La Sesta, conosciuta come “Tragica”, è una delle opere più dense e drammatiche del compositore austriaco, che ne diresse la prima esecuzione nel 1906. La Sinfonia si distingue per la sua intensità emotiva e complessità formale. Mahler esplora in profondità la condizione umana, segnata dalla lotta tra la vita e la morte. La costante tensione tra la speranza e la disperazione è accentuata dal contrasto tra i momenti di lirismo e le potenti esplosioni orchestrali. La Sinfonia impiega una vasta gamma timbrica e un uso marcato delle percussioni, dando un forte impatto drammatico alla musica.

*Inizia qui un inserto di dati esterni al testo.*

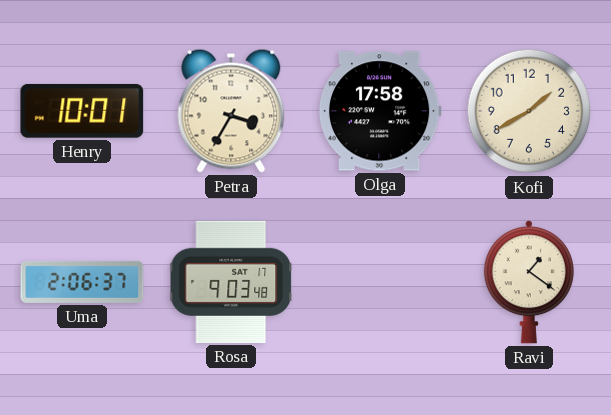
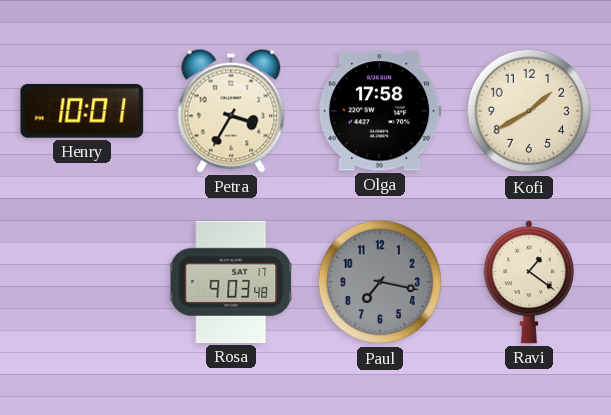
Uma: 2:06 -> none
Paul: none -> 7:17
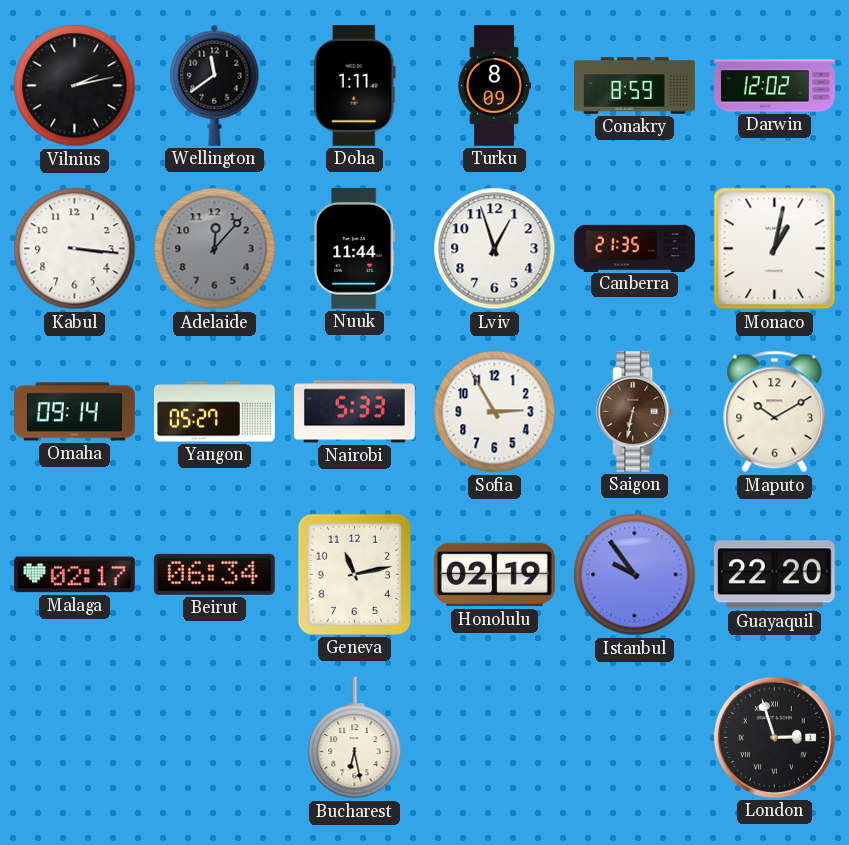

Lorenzo Viotti è uno dei direttori più interessanti e ricercati del panorama internazionale. Al Piermarini ha debuttato a 27 anni sul podio dell’Orchestra dell’Accademia, che ha nuovamente diretto nel 2020. Dal 2018 collabora regolarmente con la Filarmonica della Scala. Il debutto operistico è avvenuto nel 2020 con Roméo et Juliette di Gounod nell’allestimento di Bartlett Sher; è seguita nel 2022 una nuova produzione di Thaïs di Massenet con la regia di Olivier Py. Nel febbraio 2024 alla Scala Viotti ha diretto Simon Boccanegra per la regia di Daniele Abbado, nonché un concerto con la Filarmonica e il pianista David Fray.